Le huis-clos prend sens. Le sombre d’un récit où il n’y a pas de fenêtres sur l’avenir.
Lui seul devient l’espace entier d’une rupture. L’écriture est de connivence. Elle vibre et retient les conséquences d’une décision. Celle de quitter le cocon, l’Alcazar, avant que les brindilles ne fendent le nid de l’enfant. Il reçoit un texto de Nathalie, son ex-compagne qui lui informe le prénom de l’enfant, le jour et l’heure. C’est une petite fille : Béatrice.
On avance au plus près du secret. Il n’y a pas d’illustrations magnifiques. Le récit est le radeau de la Méduse de Géricault. Dans le vif d’une contemporanéité d’épreuves. Mais la délicatesse, la sensibilité sont garantes de ce récit sans consolation. Il apprend qu’il est malade. Le compte à rebours. Une maladie incurable le ronge. C’est un tsunami, fulgurant, tel le mot du médecin. Il va de révolte et de désespoir, chercher la fillette. Happer sa paternité, pour les quelques mois qui lui restent à vivre.
Kidnapper sa fille, la cavale est lancée. Partir tel un père vierge encore de caresses enfantines, en pleine nature, dans les bois, et vivre avec l’enfant dans sa cabane d’enfance. Le retour à la matrice-mère. Tout est symbole. Le toit de cette cabane est de tôle, le plancher de bois et fendu. Les échardes sont nombreuses, les risques de blessures aussi. Le spartiate au garde à vous. Béatrice franchit le seuil de la vulnérabilité. Entre les soins et les pleurs, la faim et les changes. Il assume, se découvre, et ouvre ses ailes d’albatros à l’enfant de sept mois. Entre les branches et la solitude, il sait l’origine du temps. Les aiguilles qui défilent et arpentent son corps en souffrance. Il meurt à petits feux. Trente trois ans, la jeunesse fusillée en plein vol. la chute d’Icare.
Il sait les dangers. Béatrice va être recherchée. Mais l’enfant est pure et ne sait pas la vie des grandes personnes. Elle babille, joue à quatre pattes sur le sol d’une cabane-grotte.
Bercée d’amour dans cet oracle où la mort se surprend à être un instant, un instant seulement dansante.
Il écrit l’épistolaire. Il inscrit sur la pierre qui résistera aux remords, lui et Béatrice sa fille, le lien et la filiation comme l’étoile du Sud.

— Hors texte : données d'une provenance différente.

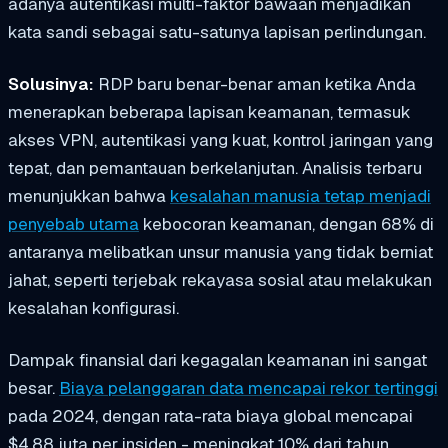
adanya autentikasi multi-faktor bawaan menjadikan
kata sandi sebagai satu-satunya lapisan perlindungan.
Solusinya:
RDP baru benar-benar aman ketika Anda
menerapkan beberapa lapisan keamanan, termasuk
akses VPN, autentikasi yang kuat, kontrol jaringan yang
tepat, dan pemantauan berkelanjutan. Analisis terbaru
menunjukkan bahwa
kesalahan manusia tetap menjadi
penyebab utama
kebocoran keamanan, dengan 68% di
antaranya melibatkan unsur manusia yang tidak berniat
jahat, seperti terjebak rekayasa sosial atau melakukan
kesalahan konfigurasi.
Dampak finansial dari kegagalan keamanan ini sangat
besar.
Biaya pelanggaran data mencapai rekor tertinggi
pada 2024, dengan rata-rata biaya global mencapai
$4,88 juta per insiden - meningkat 10% dari tahun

« De n’avoir qu’une lettre posthume pour s’inventer un lien avec sa fille. » « Il ne déchire pas les feuilles. » « Il n’a rien d’autre à offrir. » « Béatrice le regarde. Elle paraît comprendre les tourments de l’homme qui la change, n’en tire aucune inquiétude. Au contraire, elle sourit. »

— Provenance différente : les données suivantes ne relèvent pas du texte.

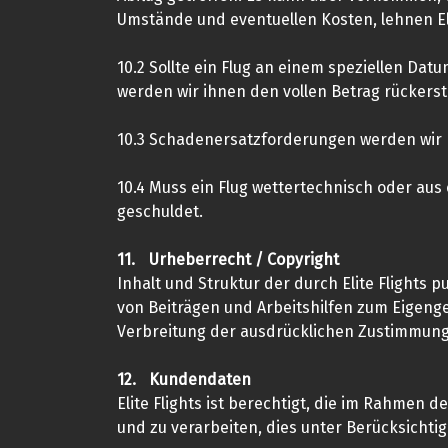
Umstände und eventuellen Kosten, lehnen Eli
10.2
Sollte ein Flug an einem speziellen Dat
werden wir ihnen den vollen Betrag rückerst
10.3
Schadenersatzforderungen werden wir 
10.4
Muss ein Flug wettertechnisch oder aus 
geschuldet.
11.
Urheberrecht / Copyright
Inhalt und Struktur der durch Elite Flights
von Beiträgen und Arbeitshilfen zum Eigenge
Verbreitung der ausdrücklichen Zustimmung v
12.
Kundendaten
Elite Flights ist berechtigt, die im Rahme
und zu verarbeiten, dies unter Berücksicht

Il est magnifique dans sa rédemption. On aimerait le protéger, lui dire que ce livre est le sien, un hymne au père. Les jugements ne viendront pas. « L’Invention d’un père » et un mémorial. La prodigalité d’un Carpe Diem. Transmettre dans l’heure courte, sans îles ni espérances, les gestes de silence et d’apothéose.
Le récit tremble de pluie. La cabane semble se rétrécir. L’agonie gouffre d’un jeune père qui persévère et invente un relationnel quasi théologal.
« Soudain, une frénésie de mots. Une fureur. L’impatience, comme aux jours inspirés de sa jeunesse. » « Ne subsiste qu’un maintenant minuscule, sa fille qui pèse sur son torse et lui qui la regarde. » « Plus loin, un horizon d’arbres noirs. » « J’aurai connu ça avec toi. »
« L’Invention d’un père » est une œuvre extraordinaire. Bouleversant, bleu-nuit, inoubliable.
Atteindre par le pouvoir des mots, le retour du printemps. La raison d’un départ sans fuite ni faillite.
Magistral, le point d’altitude de l’amour.
Arnaud Friedmann est digne d’un génie évident. Ce livre est un parchemin d’une tendresse infinie et bien au-delà du renom, un livre universel. Publié par les majeures Éditions La Manufacture des livres.